Le libéralisme selon Orwell est d’une autre sorte. Dans sa chronique À ma guise du 10 février 1944, c’est au concept de vérité objective qu’il l’associe étroitement : « Ce qu’il y a de véritablement effrayant dans le totalitarisme, ce n’est pas qu’il commette des atrocités mais qu’il s’attaque au concept de vérité objective : il prétend contrôler le passé aussi bien que l’avenir. […] On peut espérer que la mentalité libérale – qui conçoit la vérité comme quelque chose qui existe en dehors de nous, quelque chose qui est à découvrir, et non comme quelque chose que l’on peut fabriquer selon les besoins du moment – survivra[2] ». Depuis la guerre d’Espagne jusqu’à 1984, Orwell a défendu cette idée en toute circonstance : la préservation de la vérité objective et de la capacité de chaque individu à former des jugements objectivement vrais est la condition première et absolument nécessaire d’une vie libre ; elle n’est certainement pas suffisante, mais les autres conditions (l’éducation et l’égalité, par exemple) s’effondrent ou se retournent en causes d’assujettissement si elle n’est pas remplie. Pour Orwell, écrit James Conant, « la capacité à produire des énoncés vrais et la capacité à exercer sa liberté de pensée et d’action sont les deux faces d’une même pièce de monnaie. […] La préservation de liberté et la préservation de la vérité représentent à ses yeux une seule et indivisible tâche, qui est commune à la littérature et à la politique[3]. » C’est le principe de ce que je propose d’appeler le « libéralisme de la vérité ».

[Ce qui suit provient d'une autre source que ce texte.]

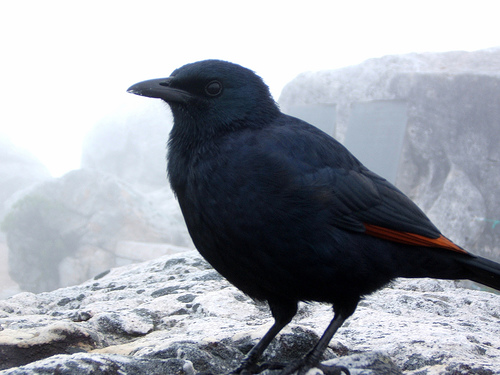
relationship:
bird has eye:
[126, 59, 500, 375] [203, 82, 223, 97]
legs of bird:
[237, 302, 350, 373] [126, 59, 500, 375]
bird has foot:
[126, 59, 500, 375] [279, 357, 355, 373]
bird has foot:
[126, 59, 500, 375] [221, 363, 285, 373]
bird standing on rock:
[126, 45, 429, 315] [72, 258, 466, 372]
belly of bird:
[179, 195, 267, 304] [144, 26, 426, 324]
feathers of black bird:
[268, 130, 489, 270] [81, 49, 461, 338]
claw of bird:
[248, 359, 298, 371] [126, 59, 500, 375]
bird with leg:
[126, 59, 500, 375] [282, 296, 363, 371]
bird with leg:
[126, 59, 500, 375] [221, 300, 296, 372]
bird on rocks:
[126, 59, 500, 375] [15, 264, 497, 371]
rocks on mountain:
[111, 286, 179, 321] [0, 38, 500, 373]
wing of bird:
[229, 117, 498, 284] [90, 38, 489, 373]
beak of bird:
[104, 70, 171, 112] [126, 59, 500, 375]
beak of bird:
[127, 76, 199, 109] [126, 59, 500, 375]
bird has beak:
[126, 59, 500, 375] [128, 81, 190, 99]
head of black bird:
[129, 60, 278, 126] [125, 60, 498, 373]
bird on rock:
[126, 59, 500, 375] [226, 315, 338, 360]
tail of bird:
[395, 234, 497, 289] [126, 59, 500, 375]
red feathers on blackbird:
[375, 217, 408, 265] [110, 67, 375, 279]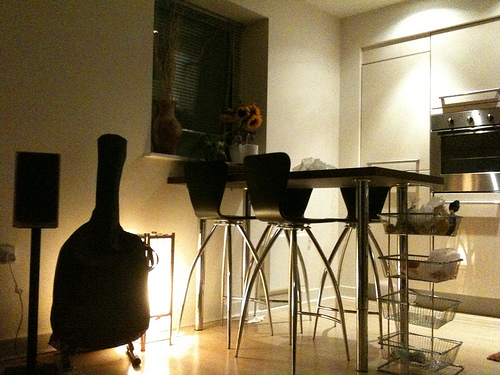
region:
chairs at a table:
[179, 109, 421, 346]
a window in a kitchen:
[123, 62, 293, 174]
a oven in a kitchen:
[420, 97, 490, 183]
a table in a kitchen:
[185, 141, 460, 231]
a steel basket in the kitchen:
[371, 181, 486, 336]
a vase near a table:
[140, 82, 200, 168]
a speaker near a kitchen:
[7, 149, 79, 258]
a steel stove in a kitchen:
[397, 83, 494, 204]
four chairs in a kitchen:
[170, 134, 444, 307]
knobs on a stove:
[434, 107, 497, 132]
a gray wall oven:
[427, 109, 499, 196]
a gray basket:
[384, 285, 459, 327]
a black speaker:
[10, 148, 67, 237]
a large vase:
[152, 89, 187, 153]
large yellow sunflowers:
[217, 100, 264, 145]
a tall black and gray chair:
[234, 150, 352, 371]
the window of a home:
[153, 0, 243, 136]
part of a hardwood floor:
[1, 290, 498, 374]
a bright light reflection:
[144, 270, 194, 342]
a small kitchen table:
[165, 146, 444, 363]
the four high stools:
[166, 137, 273, 349]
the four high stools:
[177, 115, 396, 371]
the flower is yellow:
[212, 90, 279, 160]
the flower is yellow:
[187, 68, 285, 180]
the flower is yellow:
[209, 87, 344, 254]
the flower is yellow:
[230, 100, 300, 200]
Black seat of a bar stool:
[235, 151, 329, 238]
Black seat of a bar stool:
[175, 150, 250, 239]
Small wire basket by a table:
[383, 198, 463, 246]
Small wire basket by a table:
[371, 241, 458, 288]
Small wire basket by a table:
[371, 279, 467, 329]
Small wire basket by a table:
[365, 324, 477, 374]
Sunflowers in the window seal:
[206, 85, 265, 172]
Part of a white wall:
[28, 26, 81, 63]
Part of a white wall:
[40, 98, 82, 142]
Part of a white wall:
[288, 76, 348, 128]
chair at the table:
[171, 158, 272, 374]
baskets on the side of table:
[369, 203, 472, 373]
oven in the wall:
[417, 99, 498, 182]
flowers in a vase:
[231, 103, 283, 159]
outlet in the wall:
[3, 236, 49, 349]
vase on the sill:
[163, 93, 197, 167]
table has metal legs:
[319, 144, 445, 373]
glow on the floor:
[103, 224, 208, 374]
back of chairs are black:
[249, 154, 317, 245]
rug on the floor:
[484, 334, 498, 374]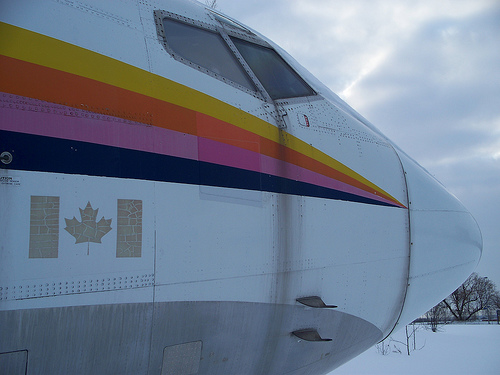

Que le lecteur de gauche – radical, très radical ou modéré – veuille bien ne pas se rétracter, s’indigner ou s’esclaffer devant un mot, « libéralisme », devenu bannière ou épouvantail, et poursuivre sa lecture quelques pages encore. Le libéralisme dont il est ici question est exclusivement politique ; il n’implique aucune doctrine économique particulière, ni l’adhésion au capitalisme. Ainsi, la dette des courants socialistes libertaires, non étatiques et anti-autoritaires, envers les grands penseurs libéraux du XVIIIe siècle a été souvent soulignée, par Rudolf Rocker notamment et aujourd’hui par Noam Chomsky[4]. Orwell n’a jamais vu de contradiction entre le socialisme par en-bas, égalitaire et démocratique pour lequel il se battait, et la « mentalité libérale ». Bien au contraire, au cœur de sa pensée politique il y a l’idée que, s’il n’assume pas l’héritage libéral, le socialisme devient le pire obstacle à toute politique d’émancipation. L’histoire du XXe siècle ne lui donne pas tort : toutes les tentatives de réaliser le socialisme en méprisant la « mentalité libérale » et en la combattant ont débouché sur des formes de domination inédites, sur l’inégalité, l’asservissement et les massacres de masse. Comme l’écrit James Conant, « une fois qu’a été effacée toute capacité à répondre de ses propres discours sauf devant les exigences de ceux qui se trouvent avoir le pouvoir, les vies de ceux qui n’ont pas le pouvoir sont noyées sous la cruauté ». Les habitants du monde de 1984 où « le concept même de vérité objective est en train de disparaître » ont pour seule image de leur avenir « une botte piétinant un visage humain […] éternellement».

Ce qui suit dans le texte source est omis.